I am currently the Engineering Manager for the Algolia Recommend product. I am also a tech lead in machine learning and AI and I contribute directly to the project. I joined Algolia because I wanted to address AI challenges at the root (inside the search or recommendation engines) while before that, I used to work on top of providers like Elasticsearch or Solr. The broad variety of customers and their use cases is what drive me most currently, as they are fantastic challenges to be solved with AI.
Past TL;DR
Lead Machine Learning Engineer at Doctrine, Paris, a blooming French Legaltech startup. I focused on search and recommendation to always propose users the most relevant documents. I loved tackling the challenges of dealing with Legalese and fulfilling user needs in such a specific domain.

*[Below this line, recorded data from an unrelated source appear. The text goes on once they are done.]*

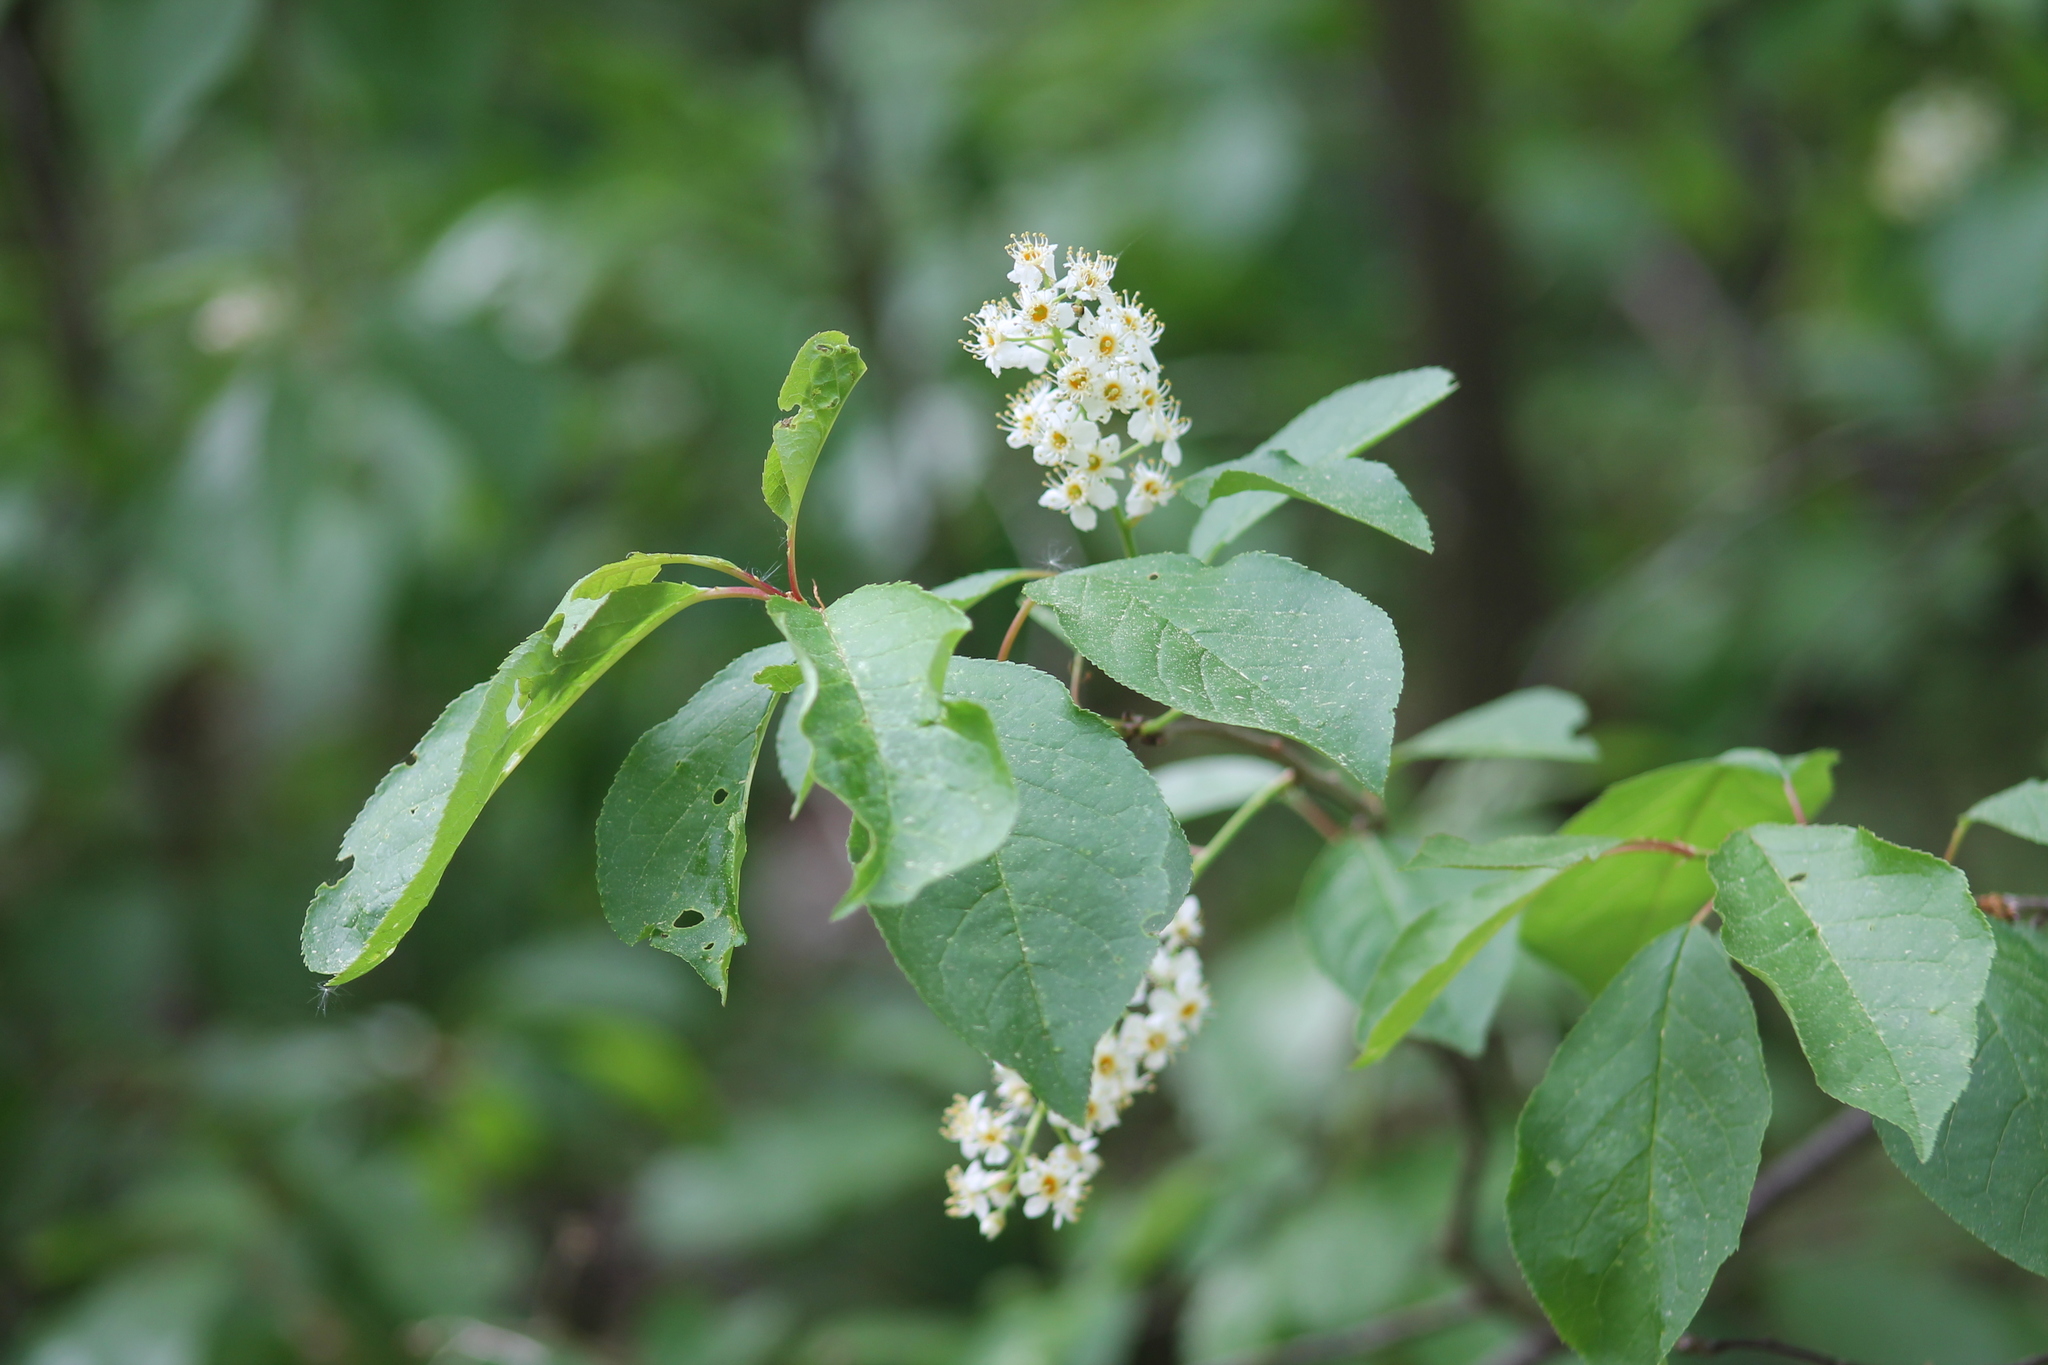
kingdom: Plantae
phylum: Tracheophyta
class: Magnoliopsida
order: Rosales
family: Rosaceae
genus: Prunus
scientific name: Prunus padus
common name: Bird cherry
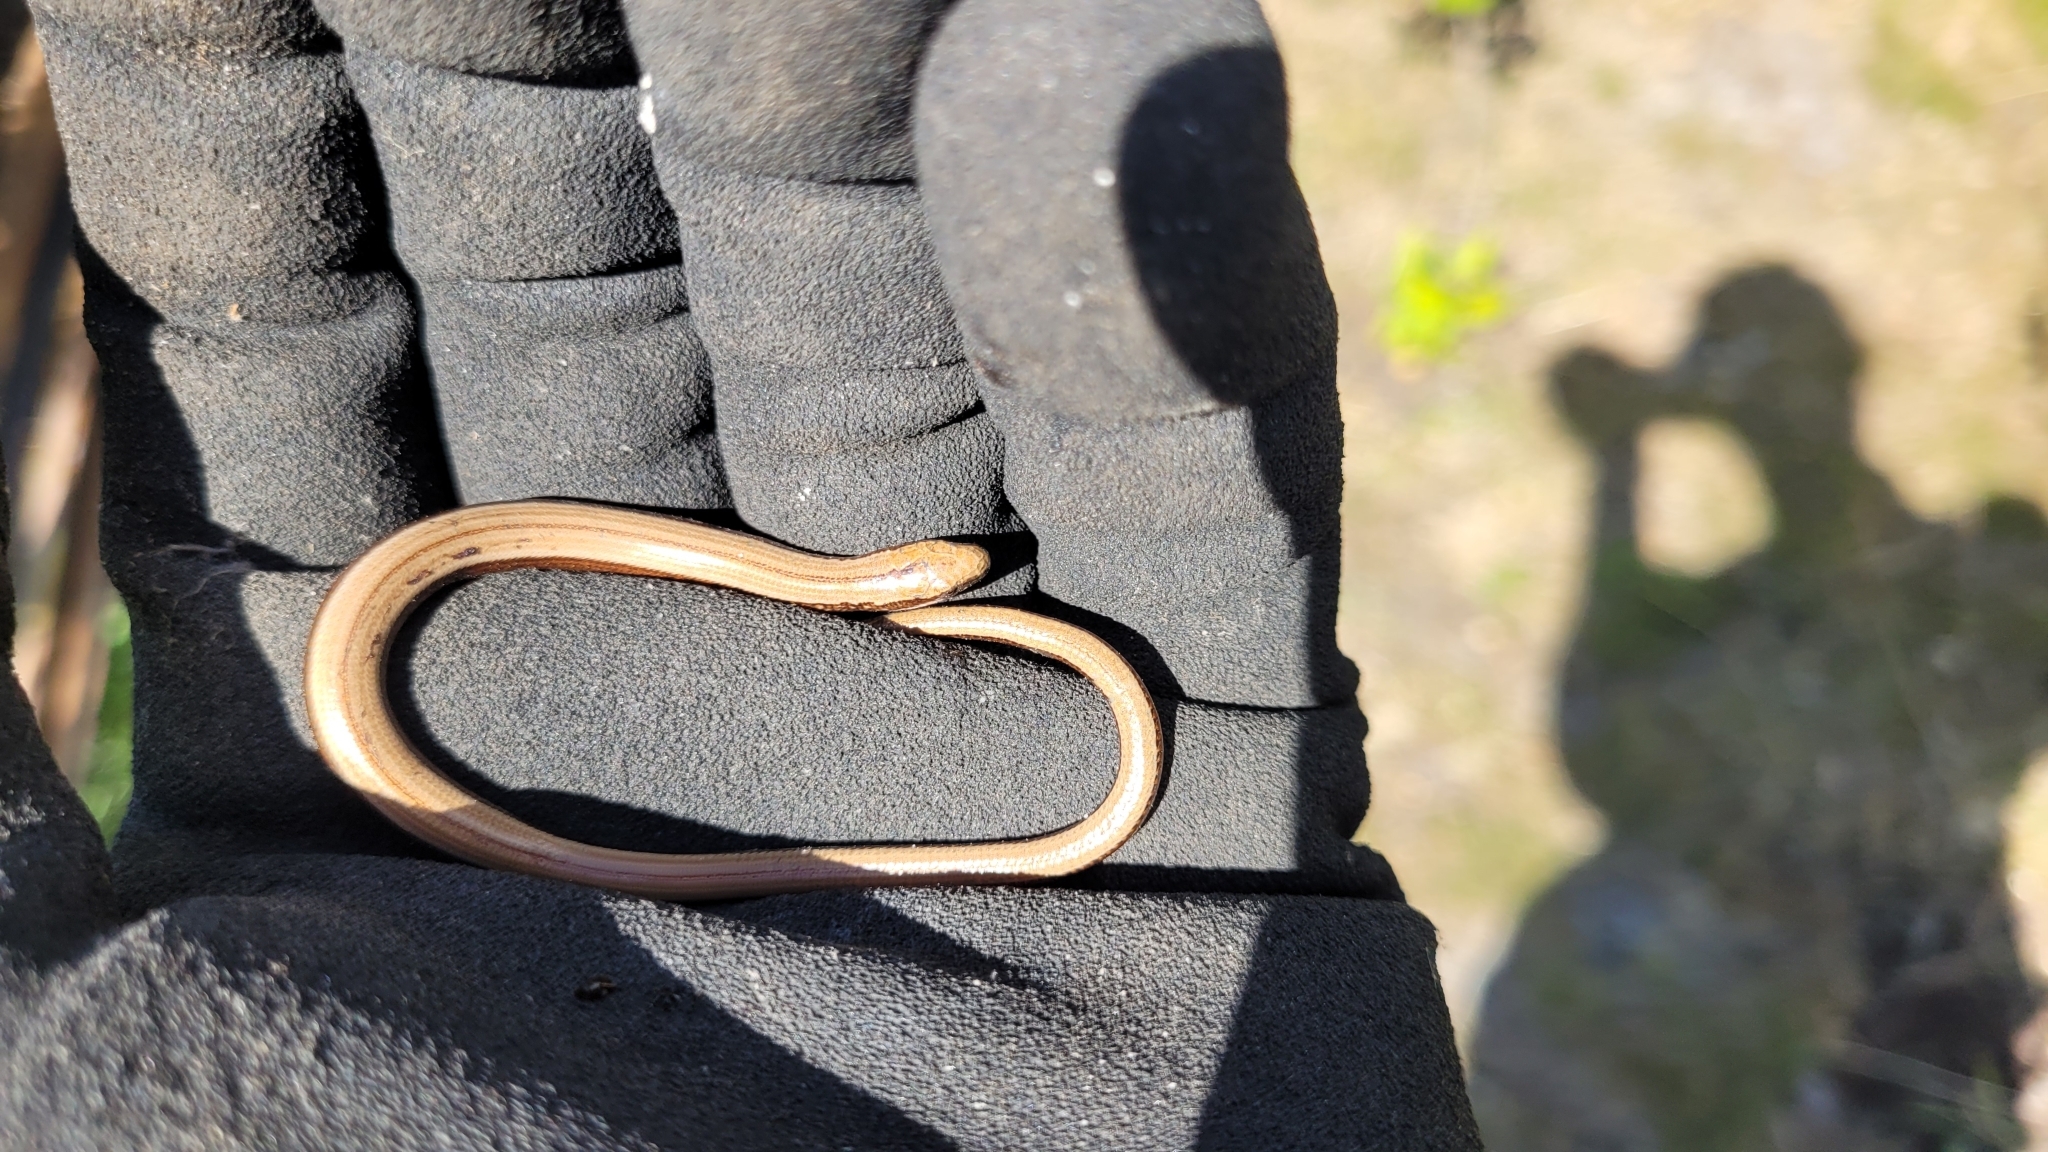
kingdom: Animalia
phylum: Chordata
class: Squamata
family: Anguidae
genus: Anguis
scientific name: Anguis fragilis
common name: Slow worm
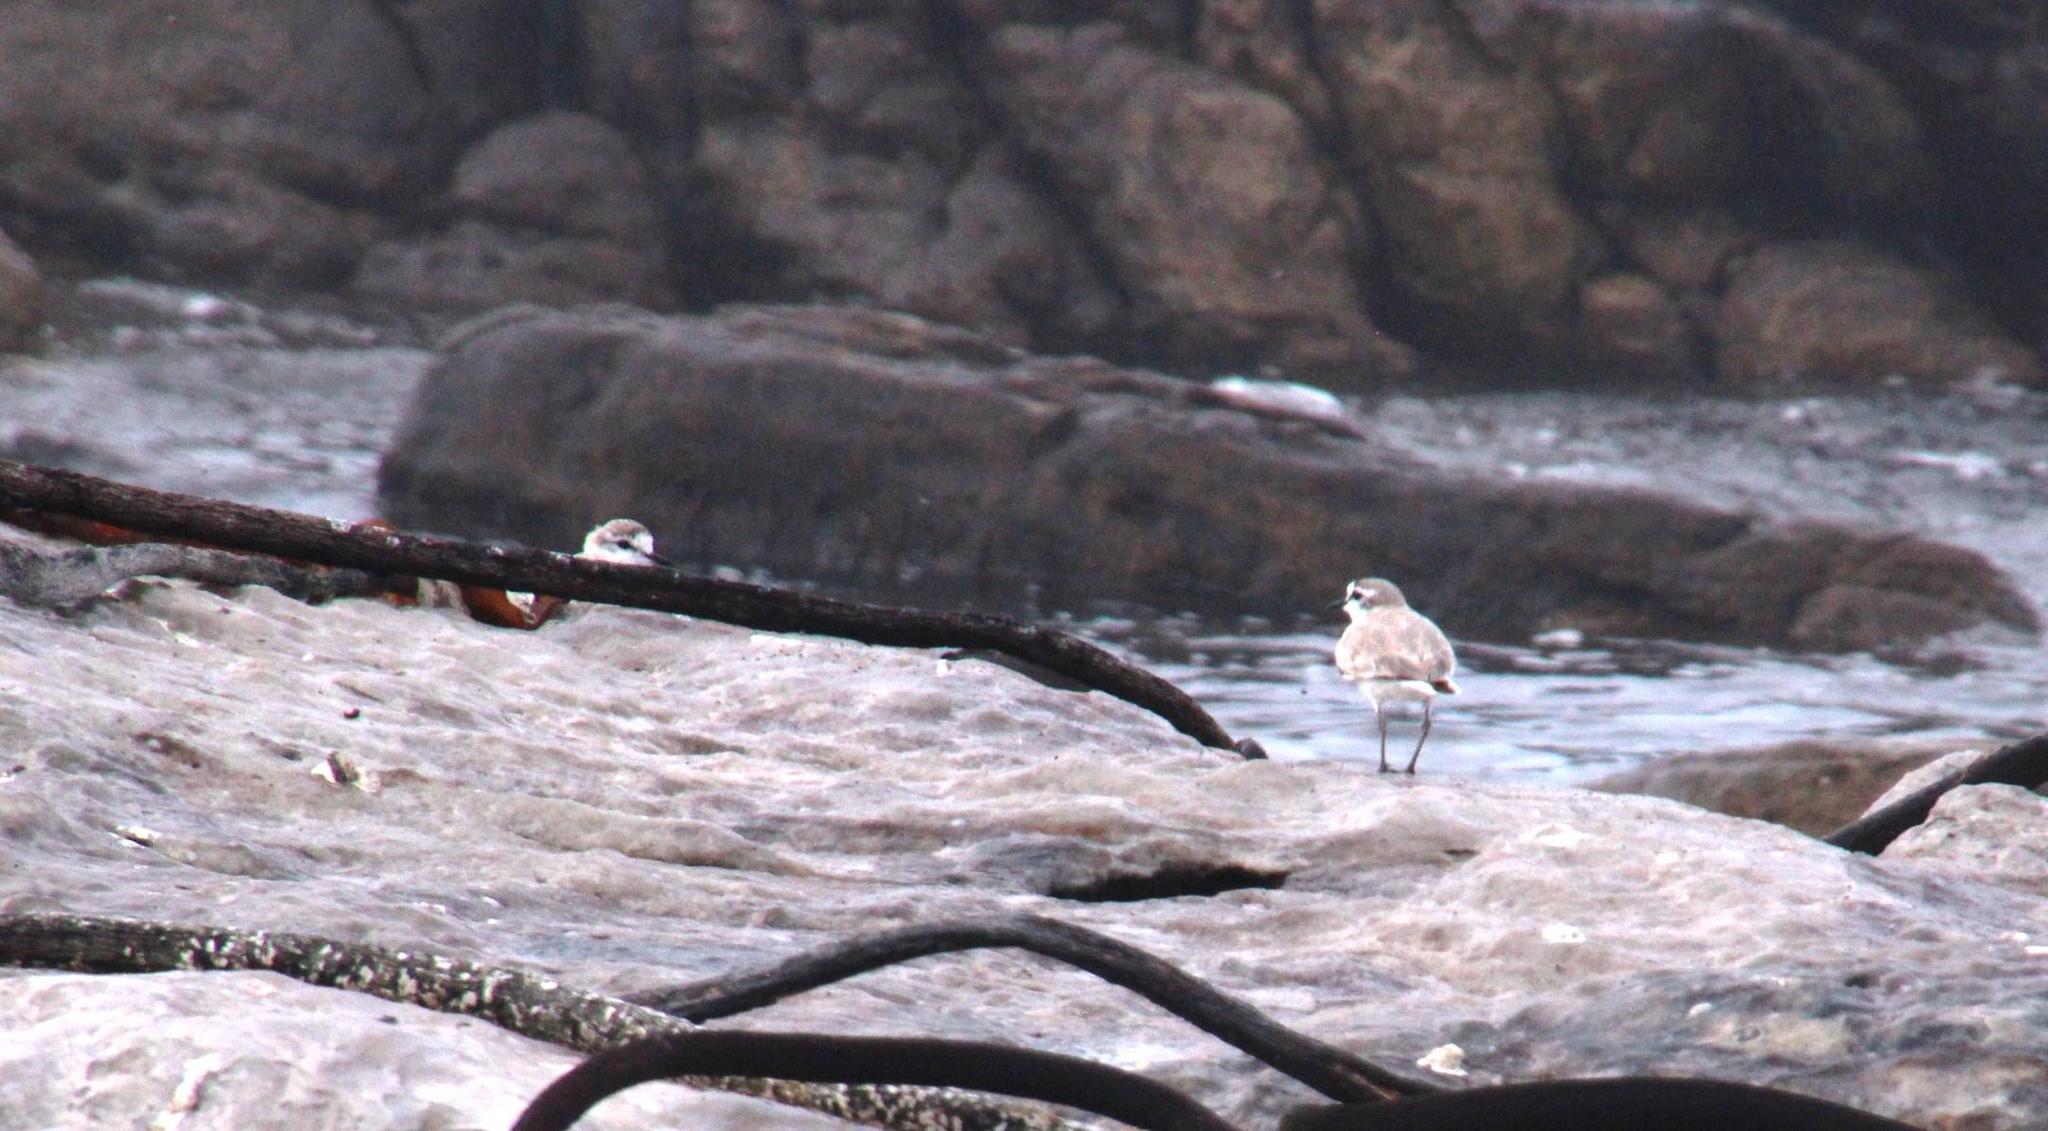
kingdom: Animalia
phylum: Chordata
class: Aves
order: Charadriiformes
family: Charadriidae
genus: Anarhynchus
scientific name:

Postdoctoral Visiting Fellow in Zhiyong Lu‘s Biomedical Text Mining group at the National Center for Biotechnology Information of the National Institutes of Health, Bethesda, USA. I was privileged to be able to work on PubMed and PubMed Labs search engines — the latter became the new PubMed since then. My work there focused on improving the systems by providing more accurate query answers through a better understanding of queries, documents and relevance. This work has impacted the experience of the millions of users PubMed welcomes every day.
Collaboration during my free time with Moreno Mitrović on topics related to computational linguistics.
PhD student in the LGI2P lab of IMT Mines Alès, France. I happened to work with the MAB team of the LIRMM at Montpellier, on phylogenetics and evolution. On these topics, I also worked with the Ensembl team of the European Bioinformatics Institute on genomic alignments.